Task description
Arrange the text of the records below as a Markdown table with the columns Row and Line. Begin at the line that contains "intervention à l’Atlantic", stop after the line that contains "président de l’UNC", and omit blank lines.

The input
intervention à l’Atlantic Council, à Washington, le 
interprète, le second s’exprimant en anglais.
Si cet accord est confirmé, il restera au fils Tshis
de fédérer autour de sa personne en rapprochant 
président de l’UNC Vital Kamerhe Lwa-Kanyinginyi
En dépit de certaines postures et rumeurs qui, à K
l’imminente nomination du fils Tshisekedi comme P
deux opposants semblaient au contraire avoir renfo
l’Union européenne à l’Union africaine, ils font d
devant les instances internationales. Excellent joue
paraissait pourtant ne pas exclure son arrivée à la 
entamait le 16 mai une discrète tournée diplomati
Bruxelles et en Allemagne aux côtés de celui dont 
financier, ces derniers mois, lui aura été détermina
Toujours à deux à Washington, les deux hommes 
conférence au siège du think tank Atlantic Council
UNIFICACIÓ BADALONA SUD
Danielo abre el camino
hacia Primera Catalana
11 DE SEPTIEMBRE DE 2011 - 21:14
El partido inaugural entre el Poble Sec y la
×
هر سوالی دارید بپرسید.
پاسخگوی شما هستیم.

--

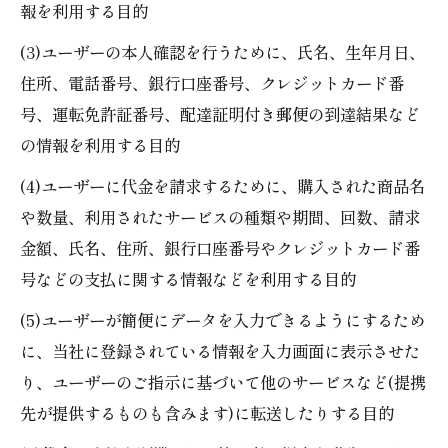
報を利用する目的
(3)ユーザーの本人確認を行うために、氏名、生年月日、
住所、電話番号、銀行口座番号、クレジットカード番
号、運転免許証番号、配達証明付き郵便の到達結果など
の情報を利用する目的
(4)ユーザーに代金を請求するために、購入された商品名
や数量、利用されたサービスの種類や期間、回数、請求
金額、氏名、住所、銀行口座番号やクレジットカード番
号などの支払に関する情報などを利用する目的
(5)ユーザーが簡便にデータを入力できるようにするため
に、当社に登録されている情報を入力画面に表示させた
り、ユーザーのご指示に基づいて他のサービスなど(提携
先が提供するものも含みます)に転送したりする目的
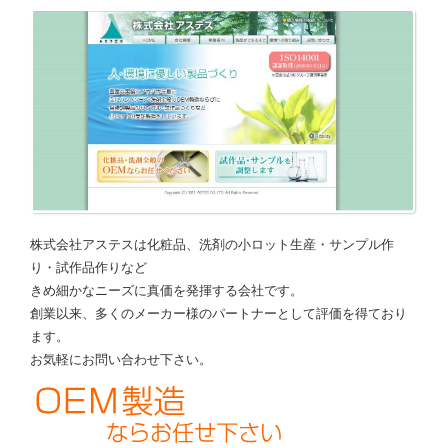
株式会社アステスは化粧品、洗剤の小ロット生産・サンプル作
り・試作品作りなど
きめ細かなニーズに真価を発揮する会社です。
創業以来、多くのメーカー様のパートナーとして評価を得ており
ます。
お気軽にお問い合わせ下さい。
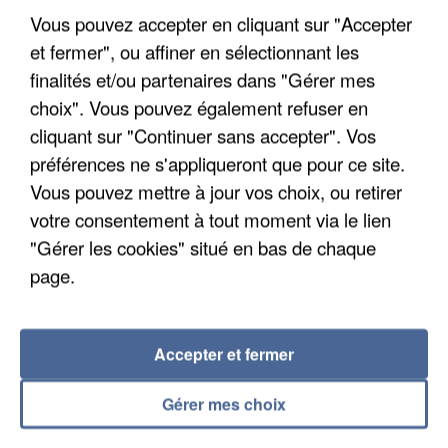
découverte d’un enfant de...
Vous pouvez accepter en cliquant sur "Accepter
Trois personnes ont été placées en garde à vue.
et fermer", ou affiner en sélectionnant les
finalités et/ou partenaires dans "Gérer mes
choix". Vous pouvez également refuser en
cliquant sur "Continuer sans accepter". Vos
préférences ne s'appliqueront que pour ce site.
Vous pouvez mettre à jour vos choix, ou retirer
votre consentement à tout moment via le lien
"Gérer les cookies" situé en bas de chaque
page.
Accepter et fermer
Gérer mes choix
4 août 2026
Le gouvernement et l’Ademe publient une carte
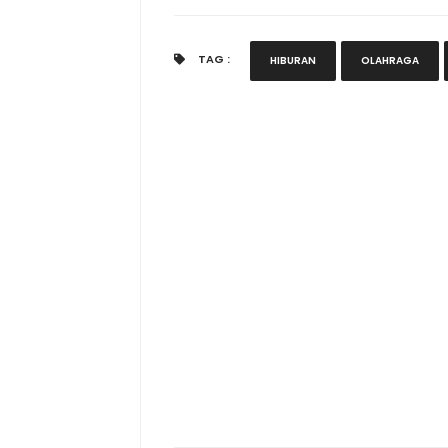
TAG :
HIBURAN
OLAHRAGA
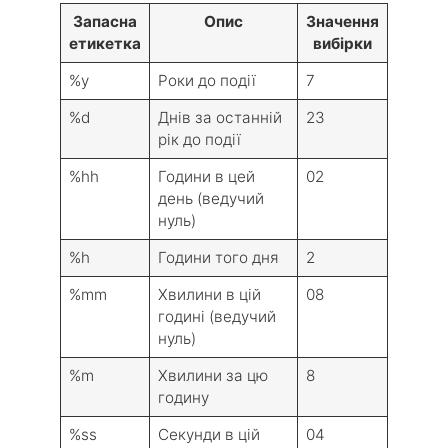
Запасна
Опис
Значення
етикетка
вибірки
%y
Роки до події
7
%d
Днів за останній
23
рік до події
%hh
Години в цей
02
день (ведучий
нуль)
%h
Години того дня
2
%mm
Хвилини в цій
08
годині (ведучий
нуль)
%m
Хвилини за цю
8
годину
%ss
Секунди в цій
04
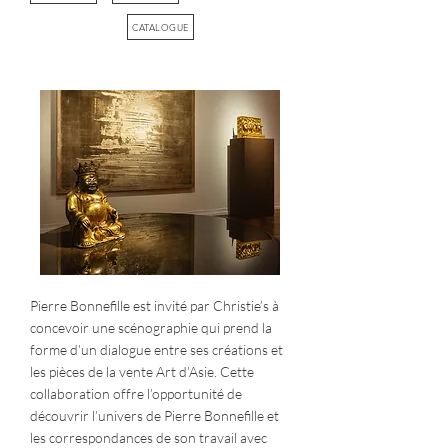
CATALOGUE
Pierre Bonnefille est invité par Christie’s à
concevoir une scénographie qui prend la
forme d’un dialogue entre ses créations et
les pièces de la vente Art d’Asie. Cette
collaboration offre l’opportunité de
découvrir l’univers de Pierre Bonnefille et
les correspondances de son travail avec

---

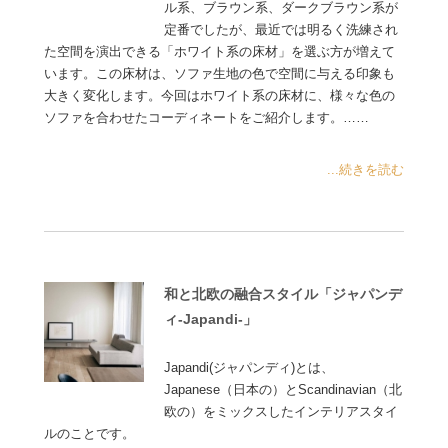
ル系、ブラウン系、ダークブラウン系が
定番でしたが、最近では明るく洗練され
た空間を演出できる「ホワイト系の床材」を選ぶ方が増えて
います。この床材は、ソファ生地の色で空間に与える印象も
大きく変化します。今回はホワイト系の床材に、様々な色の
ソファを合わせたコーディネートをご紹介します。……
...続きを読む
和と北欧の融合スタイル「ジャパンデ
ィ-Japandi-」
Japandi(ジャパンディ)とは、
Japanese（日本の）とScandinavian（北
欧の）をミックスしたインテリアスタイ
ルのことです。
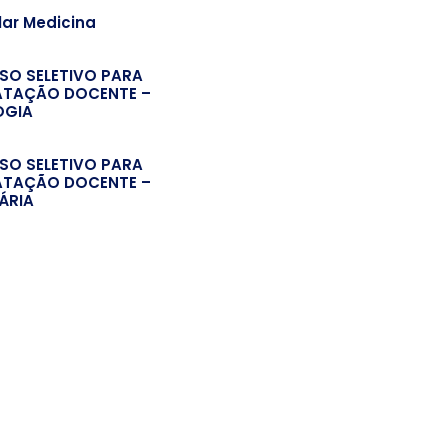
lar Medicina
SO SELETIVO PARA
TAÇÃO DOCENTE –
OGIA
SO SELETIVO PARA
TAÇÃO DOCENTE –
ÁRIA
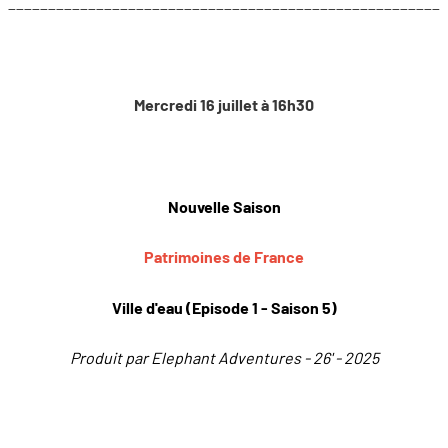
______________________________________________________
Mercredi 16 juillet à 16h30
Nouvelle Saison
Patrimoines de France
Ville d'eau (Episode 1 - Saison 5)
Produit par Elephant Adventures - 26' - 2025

Solution for this problem
| Row | Line |
|---|---|
| 1 | intervention à l’Atlantic Council, à Washington, le  |
| 2 | interprète, le second s’exprimant en anglais. |
| 3 | Si cet accord est confirmé, il restera au fils Tshis |
| 4 | de fédérer autour de sa personne en rapprochant  |
| 5 | président de l’UNC Vital Kamerhe Lwa-Kanyinginyi |